▶ _TASK DIRECTIONS_
One number is the whole answer: the tally of lines in the records below that contain "models".

DATASET ENTRIES Block Start

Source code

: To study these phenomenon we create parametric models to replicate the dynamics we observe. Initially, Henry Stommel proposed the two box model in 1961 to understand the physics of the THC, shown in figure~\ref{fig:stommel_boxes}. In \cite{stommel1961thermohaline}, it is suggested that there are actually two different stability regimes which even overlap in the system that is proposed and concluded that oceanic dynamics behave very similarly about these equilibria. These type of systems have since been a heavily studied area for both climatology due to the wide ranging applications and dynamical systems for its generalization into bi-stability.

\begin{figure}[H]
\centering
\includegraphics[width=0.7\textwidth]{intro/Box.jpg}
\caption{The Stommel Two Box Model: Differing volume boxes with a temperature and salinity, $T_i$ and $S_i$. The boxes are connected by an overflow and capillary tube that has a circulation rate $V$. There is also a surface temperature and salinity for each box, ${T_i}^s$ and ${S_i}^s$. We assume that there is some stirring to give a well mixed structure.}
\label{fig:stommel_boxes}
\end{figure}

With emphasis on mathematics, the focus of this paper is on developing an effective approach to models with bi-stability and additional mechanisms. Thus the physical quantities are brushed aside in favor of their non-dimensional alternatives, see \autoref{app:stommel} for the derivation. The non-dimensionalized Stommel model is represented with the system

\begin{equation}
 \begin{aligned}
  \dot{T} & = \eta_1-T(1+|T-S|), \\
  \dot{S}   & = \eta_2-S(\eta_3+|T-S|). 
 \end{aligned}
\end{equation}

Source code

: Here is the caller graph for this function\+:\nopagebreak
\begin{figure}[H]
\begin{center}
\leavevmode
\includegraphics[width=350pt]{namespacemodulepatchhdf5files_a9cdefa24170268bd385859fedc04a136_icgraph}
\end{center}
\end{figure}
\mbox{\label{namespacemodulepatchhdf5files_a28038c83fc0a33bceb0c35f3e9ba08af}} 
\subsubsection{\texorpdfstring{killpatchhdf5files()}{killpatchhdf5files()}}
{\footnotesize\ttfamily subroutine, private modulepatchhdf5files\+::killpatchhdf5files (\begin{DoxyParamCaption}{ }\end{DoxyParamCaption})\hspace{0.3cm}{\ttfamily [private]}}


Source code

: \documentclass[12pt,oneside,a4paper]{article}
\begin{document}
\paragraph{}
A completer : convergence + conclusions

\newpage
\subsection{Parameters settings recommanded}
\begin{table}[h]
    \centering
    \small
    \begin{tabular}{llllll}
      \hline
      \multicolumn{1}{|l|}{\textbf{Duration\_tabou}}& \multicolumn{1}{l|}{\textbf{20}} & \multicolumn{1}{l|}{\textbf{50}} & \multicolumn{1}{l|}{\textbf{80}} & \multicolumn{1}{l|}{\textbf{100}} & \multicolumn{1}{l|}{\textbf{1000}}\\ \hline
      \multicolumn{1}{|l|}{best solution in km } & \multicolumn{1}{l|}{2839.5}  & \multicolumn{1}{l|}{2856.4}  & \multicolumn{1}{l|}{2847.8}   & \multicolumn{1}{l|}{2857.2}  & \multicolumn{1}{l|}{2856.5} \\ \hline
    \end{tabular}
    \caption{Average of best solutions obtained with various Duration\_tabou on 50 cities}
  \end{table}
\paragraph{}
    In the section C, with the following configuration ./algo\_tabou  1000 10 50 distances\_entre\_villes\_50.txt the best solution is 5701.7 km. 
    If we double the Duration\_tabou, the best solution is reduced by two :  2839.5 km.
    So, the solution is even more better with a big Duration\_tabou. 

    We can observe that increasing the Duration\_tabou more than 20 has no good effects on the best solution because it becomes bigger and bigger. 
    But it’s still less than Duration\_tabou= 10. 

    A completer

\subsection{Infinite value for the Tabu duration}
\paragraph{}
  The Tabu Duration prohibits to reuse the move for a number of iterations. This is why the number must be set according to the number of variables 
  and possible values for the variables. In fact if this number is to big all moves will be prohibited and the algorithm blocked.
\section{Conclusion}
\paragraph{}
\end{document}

DATASET ENTRIES Block End

▶ _EXERCISE OUTPUT_
2